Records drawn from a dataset
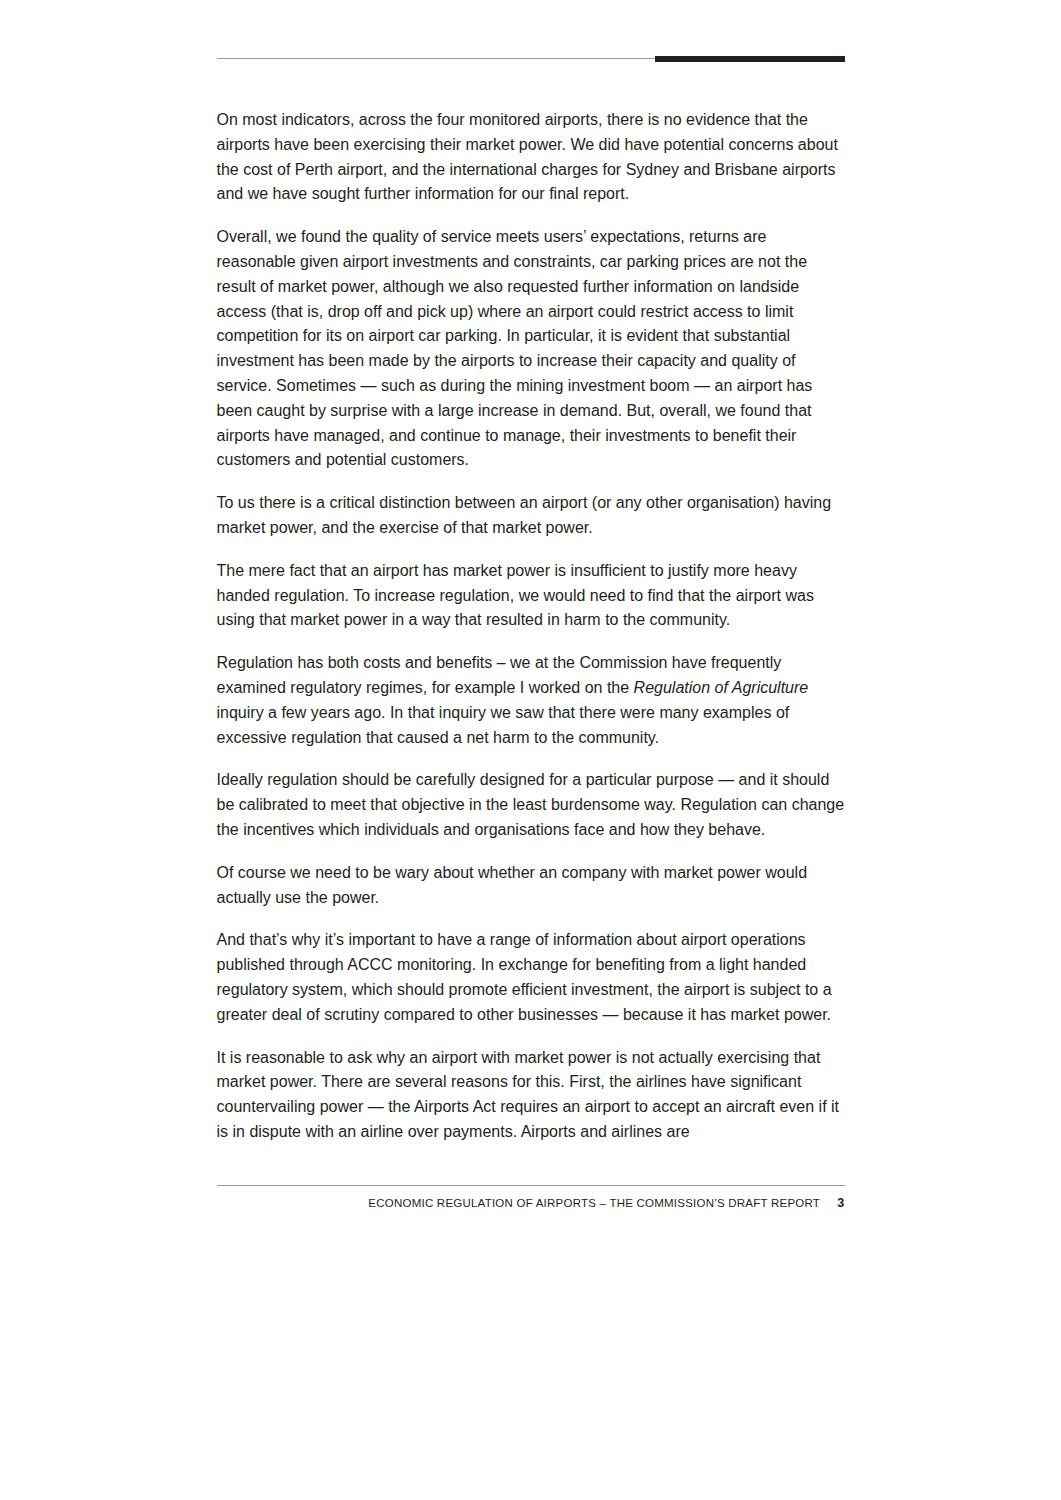On most indicators, across the four monitored airports, there is no evidence that the airports have been exercising their market power. We did have potential concerns about the cost of Perth airport, and the international charges for Sydney and Brisbane airports and we have sought further information for our final report.
Overall, we found the quality of service meets users’ expectations, returns are reasonable given airport investments and constraints, car parking prices are not the result of market power, although we also requested further information on landside access (that is, drop off and pick up) where an airport could restrict access to limit competition for its on airport car parking. In particular, it is evident that substantial investment has been made by the airports to increase their capacity and quality of service. Sometimes — such as during the mining investment boom — an airport has been caught by surprise with a large increase in demand. But, overall, we found that airports have managed, and continue to manage, their investments to benefit their customers and potential customers.
To us there is a critical distinction between an airport (or any other organisation) having market power, and the exercise of that market power.
The mere fact that an airport has market power is insufficient to justify more heavy handed regulation. To increase regulation, we would need to find that the airport was using that market power in a way that resulted in harm to the community.
Regulation has both costs and benefits – we at the Commission have frequently examined regulatory regimes, for example I worked on the Regulation of Agriculture inquiry a few years ago. In that inquiry we saw that there were many examples of excessive regulation that caused a net harm to the community.
Ideally regulation should be carefully designed for a particular purpose — and it should be calibrated to meet that objective in the least burdensome way. Regulation can change the incentives which individuals and organisations face and how they behave.
Of course we need to be wary about whether an company with market power would actually use the power.
And that’s why it’s important to have a range of information about airport operations published through ACCC monitoring. In exchange for benefiting from a light handed regulatory system, which should promote efficient investment, the airport is subject to a greater deal of scrutiny compared to other businesses — because it has market power.
It is reasonable to ask why an airport with market power is not actually exercising that market power. There are several reasons for this. First, the airlines have significant countervailing power — the Airports Act requires an airport to accept an aircraft even if it is in dispute with an airline over payments. Airports and airlines are
ECONOMIC REGULATION OF AIRPORTS – THE COMMISSION’S DRAFT REPORT 3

◆ **Exercise goal**: Print the entries as they stand, first line through the line holding "The mere fact", with every picture removed.

◆ **Solution to this problem**:
On most indicators, across the four monitored airports, there is no evidence that the airports have been exercising their market power. We did have potential concerns about the cost of Perth airport, and the international charges for Sydney and Brisbane airports and we have sought further information for our final report.
Overall, we found the quality of service meets users’ expectations, returns are reasonable given airport investments and constraints, car parking prices are not the result of market power, although we also requested further information on landside access (that is, drop off and pick up) where an airport could restrict access to limit competition for its on airport car parking. In particular, it is evident that substantial investment has been made by the airports to increase their capacity and quality of service. Sometimes — such as during the mining investment boom — an airport has been caught by surprise with a large increase in demand. But, overall, we found that airports have managed, and continue to manage, their investments to benefit their customers and potential customers.
To us there is a critical distinction between an airport (or any other organisation) having market power, and the exercise of that market power.
The mere fact that an airport has market power is insufficient to justify more heavy handed regulation. To increase regulation, we would need to find that the airport was using that market power in a way that resulted in harm to the community.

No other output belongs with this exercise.